Currently we use multiple visual sensors, which perceive the environment and generate an output which is interpreted by the processor as an image, a point cloud or an event. Cameras are one of the commonly used visual sensors on robots due to their cost and availability.
Smart DSLR cameras are bots on their own with a processing system, sensors and actuators. In robotics, we generally use machine vision cameras which are similar to a camera, but provide more independence over hardware and software control for active vision.
We can capture an event as a video. This is similar to capturing frames continuously and are used generally for applications where missing an interest point in space or time is expensive such as object tracking. Similarly for offline applications such as object classification, capturing a single frame reduces computation cost. However, there is a sweet spot between capturing a continuous stream of frames and a single frame, called burst.
Recent mobile phones have introduced this concept as a capturing mode for high speed action photography like running, flying and especially to capture sports. In burst mode, we are allowed capture frames in rapid-fire, for example: 30 frames per second. Each of these frames in a burst captures an action different from another frame eloquently instead of introducing blur. This method of capturing multiple consecutive frames within a short period of time, generally with exposure time over a few milliseconds is called burst imaging.
Recent researches [1-3] have taken advantage of burst imaging in denoising low light images. Google mobile phones capture a burst of underexposed frames, perform hierarchical tile-based alignment  on the burst frames to account for motion and merge the frames in the burst to produce a single intermediate image of high-bit depth followed by colour and tone mapping to produce a single full-resolution output photograph within a matter of seconds.
Robots thrive in extremely low light conditions in applications such as mining and drone delivery in rural environments because they can tolerate low quality imagery, meaning relatively low SNR images compared to visually pleasing images. However, lower the light in the environment gets, higher the robot produces spurious features during reconstruction. This can reduce the accuracy or in the worst case result in failure of reconstruction. While capturing a long exposure image produces higher SNR images, it is not always feasible in robotics where most of the scene and/or platform is moving. Thus, capturing a burst of frames, aligning and merging to improve SNR of the output image is a viable solution in visual challenges such as low light .
Similarly, given there is fog, backscatter and/or blur, a burst of frames has the ability to capture the variation among the frames which can be exploited in generating an output frame. Burst imaging is perpetually proving the significance of capturing data with spatial and temporal information in robotics in addition to applications such as virtual reality (VR) and machine learning (ML).
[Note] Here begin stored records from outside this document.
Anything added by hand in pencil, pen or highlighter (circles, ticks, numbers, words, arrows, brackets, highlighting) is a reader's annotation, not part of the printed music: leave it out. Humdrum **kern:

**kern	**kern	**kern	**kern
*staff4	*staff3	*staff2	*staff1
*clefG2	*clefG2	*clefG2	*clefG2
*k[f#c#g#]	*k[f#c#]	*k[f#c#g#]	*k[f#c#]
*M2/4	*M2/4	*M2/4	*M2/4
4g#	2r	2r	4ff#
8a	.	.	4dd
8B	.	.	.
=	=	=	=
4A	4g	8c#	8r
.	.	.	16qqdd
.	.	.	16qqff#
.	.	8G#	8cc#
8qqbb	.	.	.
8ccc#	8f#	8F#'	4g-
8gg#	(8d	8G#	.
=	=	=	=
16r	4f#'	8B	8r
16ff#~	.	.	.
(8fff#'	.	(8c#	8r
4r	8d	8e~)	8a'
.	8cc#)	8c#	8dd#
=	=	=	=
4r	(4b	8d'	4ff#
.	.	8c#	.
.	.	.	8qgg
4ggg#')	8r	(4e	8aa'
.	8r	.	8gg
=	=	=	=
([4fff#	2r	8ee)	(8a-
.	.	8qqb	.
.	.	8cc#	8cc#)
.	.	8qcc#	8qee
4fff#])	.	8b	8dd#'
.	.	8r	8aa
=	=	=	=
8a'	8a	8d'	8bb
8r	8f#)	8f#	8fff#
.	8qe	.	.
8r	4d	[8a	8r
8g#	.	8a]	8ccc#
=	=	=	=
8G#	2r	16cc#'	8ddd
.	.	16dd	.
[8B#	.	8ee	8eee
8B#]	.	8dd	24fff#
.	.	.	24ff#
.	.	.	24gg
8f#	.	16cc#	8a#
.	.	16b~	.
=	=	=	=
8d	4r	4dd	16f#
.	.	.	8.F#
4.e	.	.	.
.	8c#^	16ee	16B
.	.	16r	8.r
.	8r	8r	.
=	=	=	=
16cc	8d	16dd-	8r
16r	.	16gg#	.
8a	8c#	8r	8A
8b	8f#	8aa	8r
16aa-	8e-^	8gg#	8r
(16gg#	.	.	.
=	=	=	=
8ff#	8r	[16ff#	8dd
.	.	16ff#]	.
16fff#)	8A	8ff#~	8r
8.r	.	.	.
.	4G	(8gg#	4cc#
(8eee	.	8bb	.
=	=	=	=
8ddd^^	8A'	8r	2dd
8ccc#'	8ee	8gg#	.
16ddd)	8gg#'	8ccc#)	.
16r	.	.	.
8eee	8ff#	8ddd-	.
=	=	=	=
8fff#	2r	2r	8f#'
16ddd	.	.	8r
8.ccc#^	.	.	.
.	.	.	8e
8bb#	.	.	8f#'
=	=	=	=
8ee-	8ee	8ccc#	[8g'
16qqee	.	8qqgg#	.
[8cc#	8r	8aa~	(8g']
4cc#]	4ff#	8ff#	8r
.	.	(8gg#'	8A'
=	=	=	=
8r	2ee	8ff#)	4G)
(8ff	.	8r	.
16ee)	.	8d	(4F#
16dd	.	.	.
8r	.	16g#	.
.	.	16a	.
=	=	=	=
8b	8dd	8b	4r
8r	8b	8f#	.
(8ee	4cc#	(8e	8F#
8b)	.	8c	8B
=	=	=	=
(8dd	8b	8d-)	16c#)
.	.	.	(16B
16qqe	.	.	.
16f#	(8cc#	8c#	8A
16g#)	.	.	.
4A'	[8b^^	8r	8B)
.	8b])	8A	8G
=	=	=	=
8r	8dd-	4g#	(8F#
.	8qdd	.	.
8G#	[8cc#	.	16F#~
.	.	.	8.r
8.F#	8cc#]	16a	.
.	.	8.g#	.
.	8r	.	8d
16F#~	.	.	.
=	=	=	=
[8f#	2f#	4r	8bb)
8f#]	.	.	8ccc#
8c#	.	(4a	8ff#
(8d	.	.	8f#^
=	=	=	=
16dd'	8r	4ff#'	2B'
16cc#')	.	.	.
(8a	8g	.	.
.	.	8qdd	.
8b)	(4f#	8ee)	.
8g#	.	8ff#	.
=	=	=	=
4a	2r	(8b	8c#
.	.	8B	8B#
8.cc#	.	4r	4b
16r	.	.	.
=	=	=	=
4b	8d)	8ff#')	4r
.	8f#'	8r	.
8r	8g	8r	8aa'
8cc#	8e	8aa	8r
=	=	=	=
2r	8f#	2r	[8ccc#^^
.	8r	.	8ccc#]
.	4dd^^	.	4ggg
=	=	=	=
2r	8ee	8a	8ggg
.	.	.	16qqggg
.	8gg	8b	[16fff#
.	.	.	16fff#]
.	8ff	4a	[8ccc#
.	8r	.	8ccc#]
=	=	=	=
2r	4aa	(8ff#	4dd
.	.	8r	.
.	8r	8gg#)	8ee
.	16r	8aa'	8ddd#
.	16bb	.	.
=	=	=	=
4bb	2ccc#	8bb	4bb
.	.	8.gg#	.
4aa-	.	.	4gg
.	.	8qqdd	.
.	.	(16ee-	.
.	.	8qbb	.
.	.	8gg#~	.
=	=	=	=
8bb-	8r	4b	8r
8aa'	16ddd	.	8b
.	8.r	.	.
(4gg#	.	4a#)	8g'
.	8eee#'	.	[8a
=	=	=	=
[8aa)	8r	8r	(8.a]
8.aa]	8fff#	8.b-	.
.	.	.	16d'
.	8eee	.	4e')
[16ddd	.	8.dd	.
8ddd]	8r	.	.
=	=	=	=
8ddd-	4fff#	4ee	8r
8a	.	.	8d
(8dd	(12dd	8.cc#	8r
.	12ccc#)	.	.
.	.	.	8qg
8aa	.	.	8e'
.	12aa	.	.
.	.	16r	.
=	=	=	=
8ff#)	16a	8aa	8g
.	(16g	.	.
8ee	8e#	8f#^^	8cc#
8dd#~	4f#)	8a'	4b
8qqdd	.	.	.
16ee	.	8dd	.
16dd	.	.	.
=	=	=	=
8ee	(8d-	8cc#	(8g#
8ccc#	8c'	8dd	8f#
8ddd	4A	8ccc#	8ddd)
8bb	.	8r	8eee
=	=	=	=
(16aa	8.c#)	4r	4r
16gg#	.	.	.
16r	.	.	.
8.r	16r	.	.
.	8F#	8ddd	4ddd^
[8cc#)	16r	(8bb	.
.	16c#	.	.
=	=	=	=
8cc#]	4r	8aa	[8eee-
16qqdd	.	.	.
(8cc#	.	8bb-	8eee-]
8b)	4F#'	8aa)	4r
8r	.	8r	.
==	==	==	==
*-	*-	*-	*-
- Hasinoff, S.W., Sharlet, D., Geiss, R., Adams, A., Barron, J.T., Kainz, F., Chen, J. and Levoy, M., 2016. Burst photography for high dynamic range and low-light imaging on mobile cameras. ACM Transactions on Graphics (ToG), 35(6), pp.1-12.
- Liba, O., Murthy, K., Tsai, Y.T., Brooks, T., Xue, T., Karnad, N., He, Q., Barron, J.T., Sharlet, D., Geiss, R. and Hasinoff, S.W., 2019. Handheld mobile photography in very low light. ACM Transactions on Graphics (TOG), 38(6), pp.1-16.
- Liu, Z., Yuan, L., Tang, X., Uyttendaele, M. and Sun, J., 2014. Fast burst images denoising. ACM Transactions on Graphics (TOG), 33(6), pp.1-9.
- Szeliski, R., 2010. Computer vision: algorithms and applications. Springer Science & Business Media.
- Ravendran, A., Bryson, M., and Dansereau, D.G., 2022. Burst imaging for light-constrained structure-from-motion. IEEE Robotics and Automation Letters (RA-L), 7(2), , no. 2, pp.1040–1047.